All of the data must be returned word for word.

━━━━━ Data provided ━━━━━

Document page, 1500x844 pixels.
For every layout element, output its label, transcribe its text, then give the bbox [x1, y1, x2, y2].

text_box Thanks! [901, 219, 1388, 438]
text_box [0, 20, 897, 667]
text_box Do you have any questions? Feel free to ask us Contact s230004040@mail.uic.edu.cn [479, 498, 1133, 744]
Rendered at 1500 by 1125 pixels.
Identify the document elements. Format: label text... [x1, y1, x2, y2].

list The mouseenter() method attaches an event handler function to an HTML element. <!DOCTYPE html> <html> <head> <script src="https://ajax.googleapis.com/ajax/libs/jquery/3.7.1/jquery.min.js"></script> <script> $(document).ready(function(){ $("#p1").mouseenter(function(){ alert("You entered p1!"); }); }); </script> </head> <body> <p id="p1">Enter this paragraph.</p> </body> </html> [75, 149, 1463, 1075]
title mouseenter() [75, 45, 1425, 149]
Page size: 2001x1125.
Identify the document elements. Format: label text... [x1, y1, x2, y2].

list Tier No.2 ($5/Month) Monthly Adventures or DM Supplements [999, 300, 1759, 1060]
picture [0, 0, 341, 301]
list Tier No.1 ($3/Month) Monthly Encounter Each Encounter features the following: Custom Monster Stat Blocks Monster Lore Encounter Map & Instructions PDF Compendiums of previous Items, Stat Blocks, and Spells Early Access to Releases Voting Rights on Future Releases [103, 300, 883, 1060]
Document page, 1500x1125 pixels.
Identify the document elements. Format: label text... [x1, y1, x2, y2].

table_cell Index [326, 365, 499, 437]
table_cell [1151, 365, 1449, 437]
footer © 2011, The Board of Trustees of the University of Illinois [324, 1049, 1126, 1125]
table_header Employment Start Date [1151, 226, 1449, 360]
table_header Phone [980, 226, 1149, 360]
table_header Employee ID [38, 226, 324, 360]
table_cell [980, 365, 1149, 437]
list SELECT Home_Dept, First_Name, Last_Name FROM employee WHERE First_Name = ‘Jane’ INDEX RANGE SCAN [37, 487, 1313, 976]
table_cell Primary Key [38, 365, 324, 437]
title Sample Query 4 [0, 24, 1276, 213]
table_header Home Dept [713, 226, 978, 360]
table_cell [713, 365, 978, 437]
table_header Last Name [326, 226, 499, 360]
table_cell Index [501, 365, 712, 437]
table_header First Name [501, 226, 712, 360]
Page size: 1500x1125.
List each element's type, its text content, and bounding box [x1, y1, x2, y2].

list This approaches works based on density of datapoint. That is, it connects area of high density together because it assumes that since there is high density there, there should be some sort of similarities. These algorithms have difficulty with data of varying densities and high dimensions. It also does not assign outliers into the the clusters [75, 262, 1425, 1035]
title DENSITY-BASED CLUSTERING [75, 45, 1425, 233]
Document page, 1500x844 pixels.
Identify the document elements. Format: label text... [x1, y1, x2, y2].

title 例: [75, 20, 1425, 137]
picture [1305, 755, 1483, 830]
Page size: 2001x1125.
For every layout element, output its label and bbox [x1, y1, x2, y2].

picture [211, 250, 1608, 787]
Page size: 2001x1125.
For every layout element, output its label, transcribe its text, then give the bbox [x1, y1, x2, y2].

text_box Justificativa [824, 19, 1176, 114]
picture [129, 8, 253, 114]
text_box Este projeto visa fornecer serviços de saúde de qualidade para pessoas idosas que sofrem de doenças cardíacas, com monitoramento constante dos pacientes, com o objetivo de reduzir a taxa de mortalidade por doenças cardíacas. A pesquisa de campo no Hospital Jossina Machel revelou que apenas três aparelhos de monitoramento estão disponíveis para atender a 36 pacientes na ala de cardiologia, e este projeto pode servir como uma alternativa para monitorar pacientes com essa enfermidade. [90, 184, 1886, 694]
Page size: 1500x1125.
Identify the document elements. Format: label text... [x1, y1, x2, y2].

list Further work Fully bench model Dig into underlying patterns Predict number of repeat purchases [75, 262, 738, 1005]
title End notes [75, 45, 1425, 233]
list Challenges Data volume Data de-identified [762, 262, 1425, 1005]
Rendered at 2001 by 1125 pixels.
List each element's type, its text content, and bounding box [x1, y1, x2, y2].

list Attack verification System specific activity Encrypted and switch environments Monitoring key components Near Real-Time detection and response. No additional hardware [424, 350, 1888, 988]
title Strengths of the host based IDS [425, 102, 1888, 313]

━━━━━

Solution.
Document page, 1500x844 pixels.
For every layout element, output its label, transcribe its text, then give the bbox [x1, y1, x2, y2].

text_box Thanks! [901, 219, 1388, 438]
text_box [0, 20, 897, 667]
text_box Do you have any questions? Feel free to ask us Contact s230004040@mail.uic.edu.cn [479, 498, 1133, 744]
Rendered at 1500 by 1125 pixels.
Identify the document elements. Format: label text... [x1, y1, x2, y2].

list The mouseenter() method attaches an event handler function to an HTML element. <!DOCTYPE html> <html> <head> <script src="https://ajax.googleapis.com/ajax/libs/jquery/3.7.1/jquery.min.js"></script> <script> $(document).ready(function(){ $("#p1").mouseenter(function(){ alert("You entered p1!"); }); }); </script> </head> <body> <p id="p1">Enter this paragraph.</p> </body> </html> [75, 149, 1463, 1075]
title mouseenter() [75, 45, 1425, 149]
Page size: 2001x1125.
Identify the document elements. Format: label text... [x1, y1, x2, y2].

list Tier No.2 ($5/Month) Monthly Adventures or DM Supplements [999, 300, 1759, 1060]
picture [0, 0, 341, 301]
list Tier No.1 ($3/Month) Monthly Encounter Each Encounter features the following: Custom Monster Stat Blocks Monster Lore Encounter Map & Instructions PDF Compendiums of previous Items, Stat Blocks, and Spells Early Access to Releases Voting Rights on Future Releases [103, 300, 883, 1060]
Document page, 1500x1125 pixels.
Identify the document elements. Format: label text... [x1, y1, x2, y2].

table_cell Index [326, 365, 499, 437]
table_cell [1151, 365, 1449, 437]
footer © 2011, The Board of Trustees of the University of Illinois [324, 1049, 1126, 1125]
table_header Employment Start Date [1151, 226, 1449, 360]
table_header Phone [980, 226, 1149, 360]
table_header Employee ID [38, 226, 324, 360]
table_cell [980, 365, 1149, 437]
list SELECT Home_Dept, First_Name, Last_Name FROM employee WHERE First_Name = ‘Jane’ INDEX RANGE SCAN [37, 487, 1313, 976]
table_cell Primary Key [38, 365, 324, 437]
title Sample Query 4 [0, 24, 1276, 213]
table_header Home Dept [713, 226, 978, 360]
table_cell [713, 365, 978, 437]
table_header Last Name [326, 226, 499, 360]
table_cell Index [501, 365, 712, 437]
table_header First Name [501, 226, 712, 360]
Page size: 1500x1125.
List each element's type, its text content, and bounding box [x1, y1, x2, y2].

list This approaches works based on density of datapoint. That is, it connects area of high density together because it assumes that since there is high density there, there should be some sort of similarities. These algorithms have difficulty with data of varying densities and high dimensions. It also does not assign outliers into the the clusters [75, 262, 1425, 1035]
title DENSITY-BASED CLUSTERING [75, 45, 1425, 233]
Document page, 1500x844 pixels.
Identify the document elements. Format: label text... [x1, y1, x2, y2].

title 例: [75, 20, 1425, 137]
picture [1305, 755, 1483, 830]
Page size: 2001x1125.
For every layout element, output its label and bbox [x1, y1, x2, y2].

picture [211, 250, 1608, 787]
Page size: 2001x1125.
For every layout element, output its label, transcribe its text, then give the bbox [x1, y1, x2, y2].

text_box Justificativa [824, 19, 1176, 114]
picture [129, 8, 253, 114]
text_box Este projeto visa fornecer serviços de saúde de qualidade para pessoas idosas que sofrem de doenças cardíacas, com monitoramento constante dos pacientes, com o objetivo de reduzir a taxa de mortalidade por doenças cardíacas. A pesquisa de campo no Hospital Jossina Machel revelou que apenas três aparelhos de monitoramento estão disponíveis para atender a 36 pacientes na ala de cardiologia, e este projeto pode servir como uma alternativa para monitorar pacientes com essa enfermidade. [90, 184, 1886, 694]
Page size: 1500x1125.
Identify the document elements. Format: label text... [x1, y1, x2, y2].

list Further work Fully bench model Dig into underlying patterns Predict number of repeat purchases [75, 262, 738, 1005]
title End notes [75, 45, 1425, 233]
list Challenges Data volume Data de-identified [762, 262, 1425, 1005]
Rendered at 2001 by 1125 pixels.
List each element's type, its text content, and bounding box [x1, y1, x2, y2].

list Attack verification System specific activity Encrypted and switch environments Monitoring key components Near Real-Time detection and response. No additional hardware [424, 350, 1888, 988]
title Strengths of the host based IDS [425, 102, 1888, 313]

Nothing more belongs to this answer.